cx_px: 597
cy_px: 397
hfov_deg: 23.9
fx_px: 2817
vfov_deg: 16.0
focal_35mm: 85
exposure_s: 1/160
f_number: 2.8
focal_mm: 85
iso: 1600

====

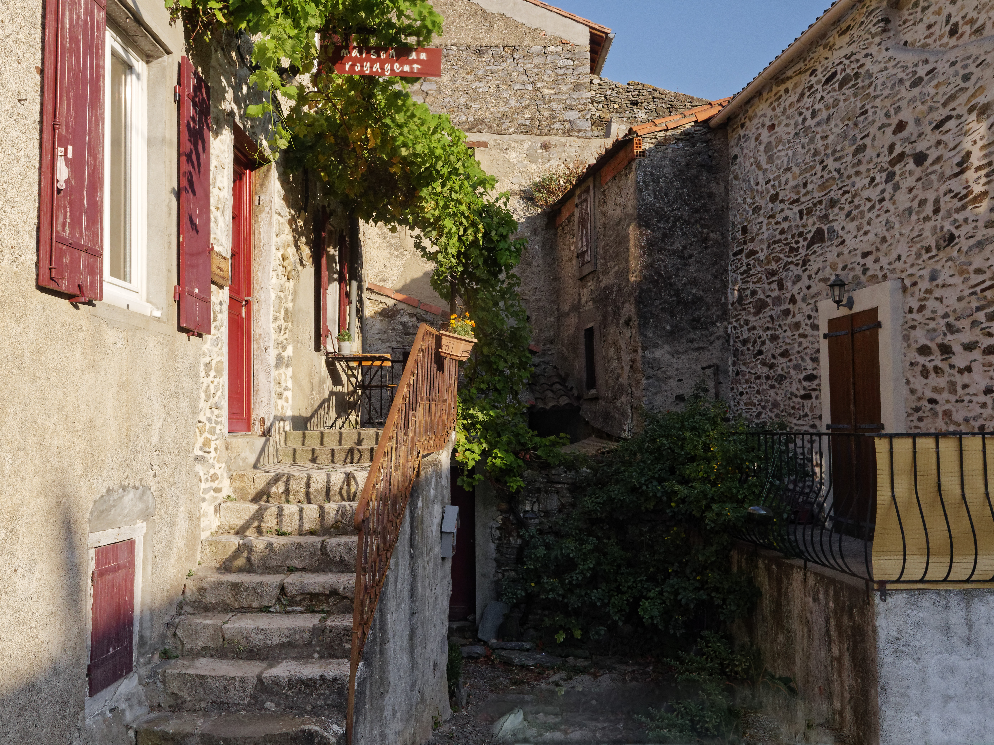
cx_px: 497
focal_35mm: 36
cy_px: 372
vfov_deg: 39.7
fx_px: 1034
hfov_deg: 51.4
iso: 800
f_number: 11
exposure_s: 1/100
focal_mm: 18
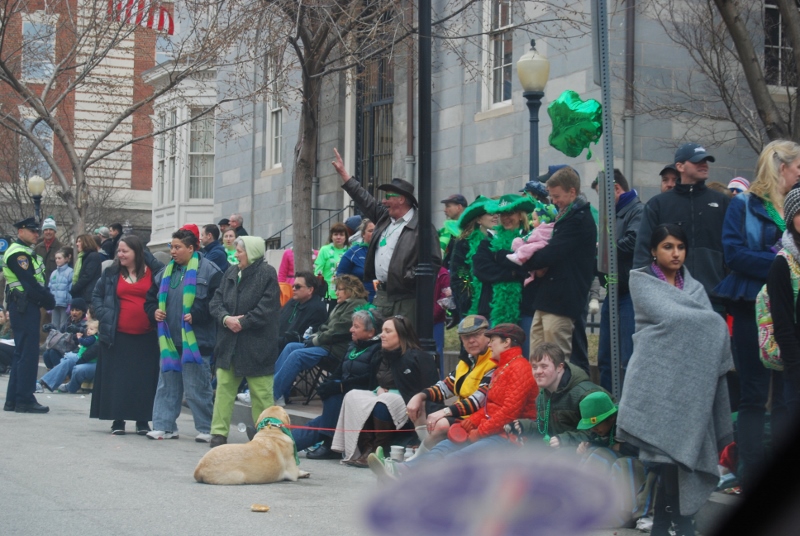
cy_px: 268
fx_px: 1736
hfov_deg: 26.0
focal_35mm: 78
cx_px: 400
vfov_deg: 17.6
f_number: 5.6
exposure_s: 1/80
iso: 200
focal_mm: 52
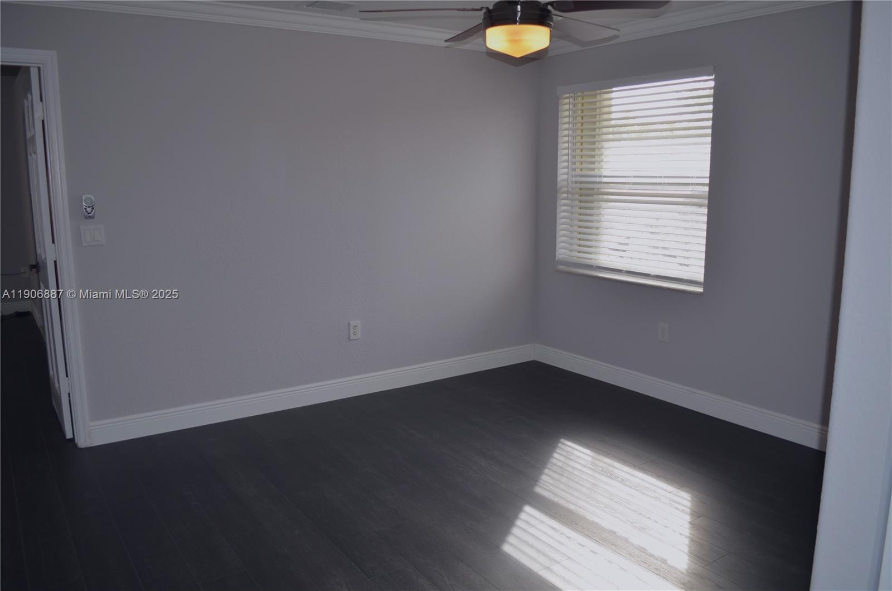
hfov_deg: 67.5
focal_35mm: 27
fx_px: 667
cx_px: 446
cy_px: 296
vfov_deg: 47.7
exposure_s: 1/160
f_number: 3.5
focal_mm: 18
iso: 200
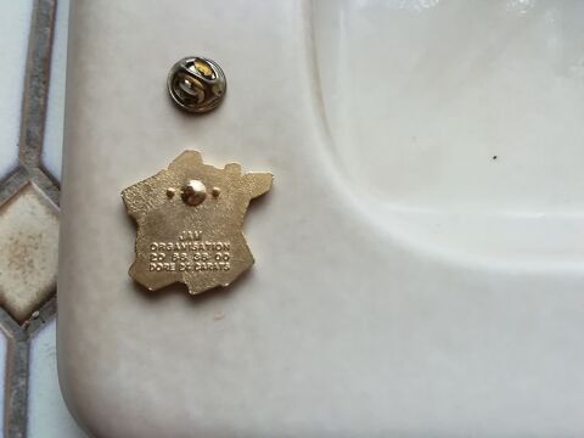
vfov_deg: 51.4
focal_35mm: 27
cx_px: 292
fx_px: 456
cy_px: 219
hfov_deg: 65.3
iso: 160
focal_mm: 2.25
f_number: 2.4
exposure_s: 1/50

====

> TASK INSTRUCTIONS
Skipping every picture, transcribe exactly the lines above from the one containing "vfov_deg: 17.6" through the one containing "exposure_s: 1/50", both included.

> ANSWER TO THIS PROBLEM
vfov_deg: 17.6
f_number: 5.6
exposure_s: 1/80
iso: 200
focal_mm: 52
hfov_deg: 67.5
focal_35mm: 27
fx_px: 667
cx_px: 446
cy_px: 296
vfov_deg: 47.7
exposure_s: 1/160
f_number: 3.5
focal_mm: 18
iso: 200
vfov_deg: 51.4
focal_35mm: 27
cx_px: 292
fx_px: 456
cy_px: 219
hfov_deg: 65.3
iso: 160
focal_mm: 2.25
f_number: 2.4
exposure_s: 1/50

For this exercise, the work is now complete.